Ses bras m'enserrèrent alors les jambes plus fort. Tout était silencieux, le feu crépitait dans la cheminée et je sentais que la température avait un peu augmenté. Au moins, nous n'aurions pas froid. Nous restâmes silencieux de longues minutes…je ne savais plus quoi dire… elle se tenait contre mes jambes, toute tremblante encore. Je devais faire quelque chose, la pauvre était assise par terre !

- Hélène, venez avec moi, nous irons nous asseoir devant le feu. Vos mains sont glacées. Vous allez attraper la mort à rester ainsi !

- Je suis bien ici, près de vous, murmura-t-elle.

- Vous serez encore mieux devant le feu, et je resterai à vos côtés, promis. J'irai vous chercher un thé ou un café et un peu de brandy pour mettre dedans.

Elle voulut se mettre debout mais ses jambes la trahirent et elle se laissa retomber sur le sol. Voyant qu'elle allait céder à la panique je lui glissai :

« C'est pas grave, je vais vous porter jusque là ».

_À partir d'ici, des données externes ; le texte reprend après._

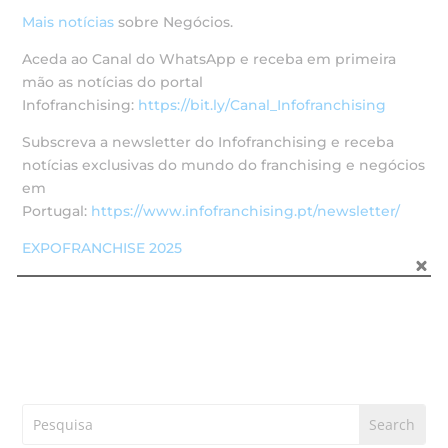
Mais notícias
sobre Negócios.
Aceda ao Canal do WhatsApp e receba em primeira
mão as notícias do portal
Infofranchising:
https://bit.ly/Canal_Infofranchising
Subscreva a newsletter do Infofranchising e receba
notícias exclusivas do mundo do franchising e negócios
em
Portugal:
https://www.infofranchising.pt/newsletter/
EXPOFRANCHISE 2025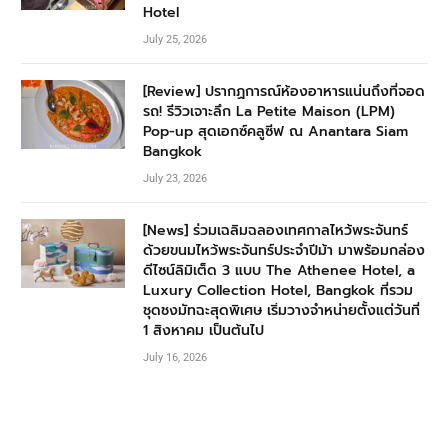
Hotel
July 25, 2026
[Review] ปรากฏการณ์ห้องอาหารแน่นถึงที่จอด
รถ! รีวิวเจาะลึก La Petite Maison (LPM)
Pop-up สุดเอกซ์คลูซีฟ ณ Anantara Siam
Bangkok
July 23, 2026
[News] ร่วมเฉลิมฉลองเทศกาลไหว้พระจันทร์
ด้วยขนมไหว้พระจันทร์ประจำปีม้า มาพร้อมกล่อง
ดีไซน์ลิมิเต็ด 3 แบบ The Athenee Hotel, a
Luxury Collection Hotel, Bangkok ที่รวม
ชุดชงมัทฉะสุดพิเศษ เริ่มวางจำหน่ายตั้งแต่วันที่
1 สิงหาคม เป็นต้นไป
July 16, 2026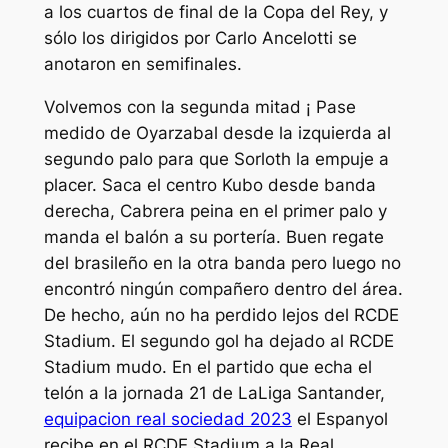
a los cuartos de final de la Copa del Rey, y
sólo los dirigidos por Carlo Ancelotti se
anotaron en semifinales.
Volvemos con la segunda mitad ¡ Pase
medido de Oyarzabal desde la izquierda al
segundo palo para que Sorloth la empuje a
placer. Saca el centro Kubo desde banda
derecha, Cabrera peina en el primer palo y
manda el balón a su portería. Buen regate
del brasileño en la otra banda pero luego no
encontró ningún compañero dentro del área.
De hecho, aún no ha perdido lejos del RCDE
Stadium. El segundo gol ha dejado al RCDE
Stadium mudo. En el partido que echa el
telón a la jornada 21 de LaLiga Santander,
equipacion real sociedad 2023
el Espanyol
recibe en el RCDE Stadium a la Real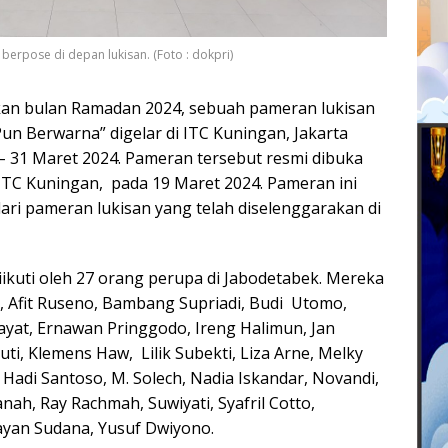
berpose di depan lukisan. (Foto : dokpri)
kan bulan Ramadan 2024, sebuah pameran lukisan
n Berwarna” digelar di ITC Kuningan, Jakarta
– 31 Maret 2024. Pameran tersebut resmi dibuka
 ITC Kuningan, pada 19 Maret 2024. Pameran ini
ari pameran lukisan yang telah diselenggarakan di
ikuti oleh 27 orang perupa di Jabodetabek. Mereka
o, Afit Ruseno, Bambang Supriadi, Budi Utomo,
ayat, Ernawan Pringgodo, Ireng Halimun, Jan
ti, Klemens Haw, Lilik Subekti, Liza Arne, Melky
 Hadi Santoso, M. Solech, Nadia Iskandar, Novandi,
ah, Ray Rachmah, Suwiyati, Syafril Cotto,
yan Sudana, Yusuf Dwiyono.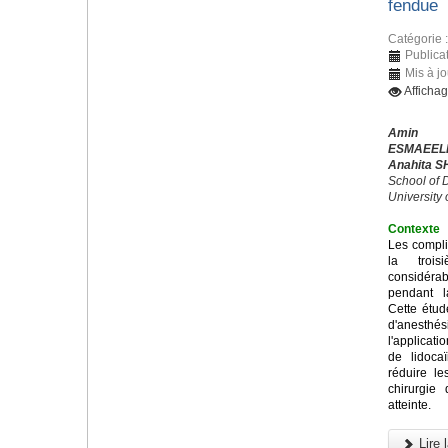
fendue
Catégorie 
Publica
Mis à j
Afficha
Amin 
ESMAEEL
Anahita S
School of D
University
Contexte
Les compli
la trois
considérab
pendant l
Cette étud
d'anesthés
l'applicati
de lidoca
réduire l
chirurgie
atteinte.
Lire l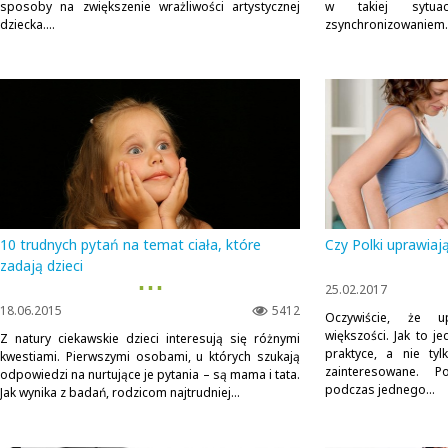
sposoby na zwiększenie wrażliwości artystycznej
w takiej sytua
dziecka....
zsynchronizowaniem..
10 trudnych pytań na temat ciała, które
Czy Polki uprawiaj
zadają dzieci
▪ ▪ ▪
25.02.2017
18.06.2015
5412
Oczywiście, że u
większości. Jak to j
Z natury ciekawskie dzieci interesują się różnymi
praktyce, a nie ty
kwestiami. Pierwszymi osobami, u których szukają
zainteresowane.
odpowiedzi na nurtujące je pytania – są mama i tata.
podczas jednego...
Jak wynika z badań, rodzicom najtrudniej...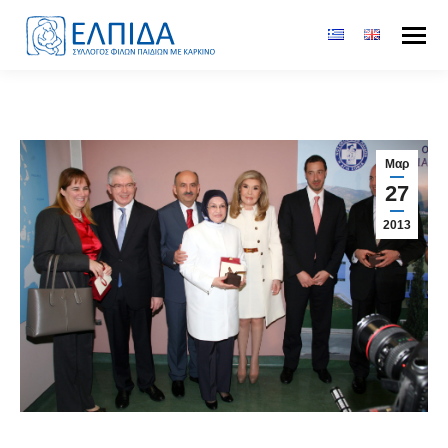
Μαρ
27
2013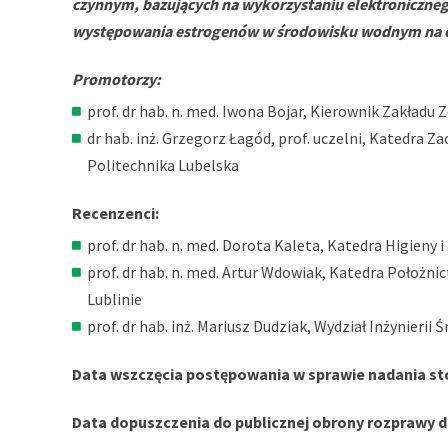
czynnym, bazujących na wykorzystaniu elektronicznego 
występowania estrogenów w środowisku wodnym na o
Promotorzy:
prof. dr hab. n. med. Iwona Bojar, Kierownik Zakładu 
dr hab. inż. Grzegorz Łagód, prof. uczelni, Katedra 
Politechnika Lubelska
Recenzenci:
prof. dr hab. n. med. Dorota Kaleta, Katedra Higieny
prof. dr hab. n. med. Artur Wdowiak, Katedra Położni
Lublinie
prof. dr hab. inż. Mariusz Dudziak, Wydział Inżynierii
Data wszczęcia postępowania w sprawie nadania stop
Data dopuszczenia do publicznej obrony rozprawy do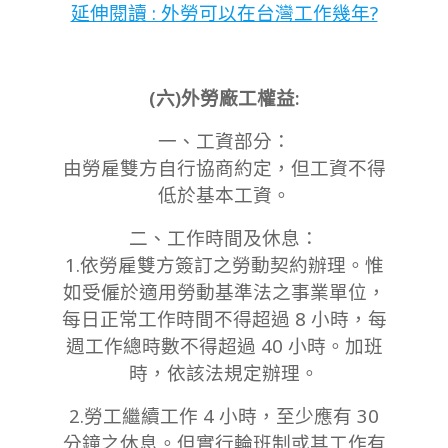
延伸閱讀 : 外勞可以在台灣工作幾年?
(六)外勞廠工權益:
一、工資部分：
由勞雇雙方自行協商約定，但工資不得
低於基本工資。
二、工作時間及休息：
1.依勞雇雙方簽訂之勞動契約辦理。惟
如受僱於適用勞動基準法之事業單位，
每日正常工作時間不得超過 8 小時，每
週工作總時數不得超過 40 小時。加班
時，依該法規定辦理。
2.勞工繼續工作 4 小時，至少應有 30
分鐘之休息。但實行輪班制或其工作有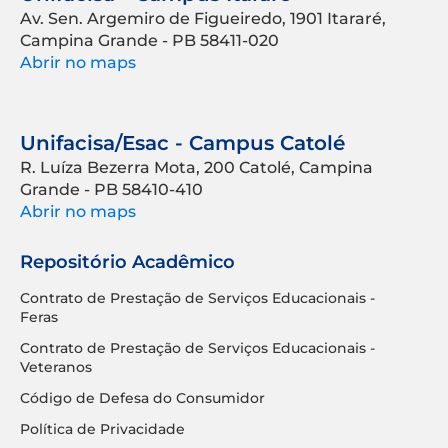
Av. Sen. Argemiro de Figueiredo, 1901 Itararé,
Campina Grande - PB 58411-020
Abrir no maps
Unifacisa/Esac - Campus Catolé
R. Luíza Bezerra Mota, 200 Catolé, Campina
Grande - PB 58410-410
Abrir no maps
Repositório Acadêmico
Contrato de Prestação de Serviços Educacionais -
Feras
Contrato de Prestação de Serviços Educacionais -
Veteranos
Código de Defesa do Consumidor
Política de Privacidade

Je me mis accroupi à ses côtés, passai mon bras sous ses genoux, l'autre à son dos et je la soulevai dans mes bras. Sa tête se logea dans le creux de mon épaule dénudée. Elle était toute légère. Le contact de sa peau nue contre la mienne me fit frissonner. La chemise était ouverte sur sa poitrine. Tout à l'heure, j'avais vu son corps dénudé sans vraiment voir… La pression qu'il avait mit sur mes épaules était trop forte et si mes yeux avaient vu, ma mémoire n'avait pas retenu les petits détails de son corps.

Je me morigénais moi-même. Ce n'était pas le moment d'admirer son corps dénudé ! Pas dans ces conditions ! Je me mis en marche vers la cheminée et la déposai tout d'abord sur une chaise. L'armoire était béante et avisant une grosse couverture, je l'étalai par terre sur une descente de lit. Plus de confort pour nous ! Ensuite, je pris une couverture plus fine et couvris les épaules d'Hélène et la déposai sur le tout.

- Voilà, fis-je satisfait. Vous n'aurez pas froid. Je vais aller chercher des boissons chaudes. Que voulez-vous ?

- Du thé pour me calmer et du café au brandy.

- J'y vais de suite. N'ayez crainte, je reviens le plus vite possible.

De ces temps ci, je passais mon temps à faire du café moi. Pendant que l'eau chauffait sur le poêle, j'allai m'assurer que celle pour le bain restait à température. Hélène en aurait besoin !

Retour à la cuisine où je pris un plateau pour déposer les tasses, le pot de café, la théière et un morceau de pain et de fromage. La pauvre avait peut-être faim.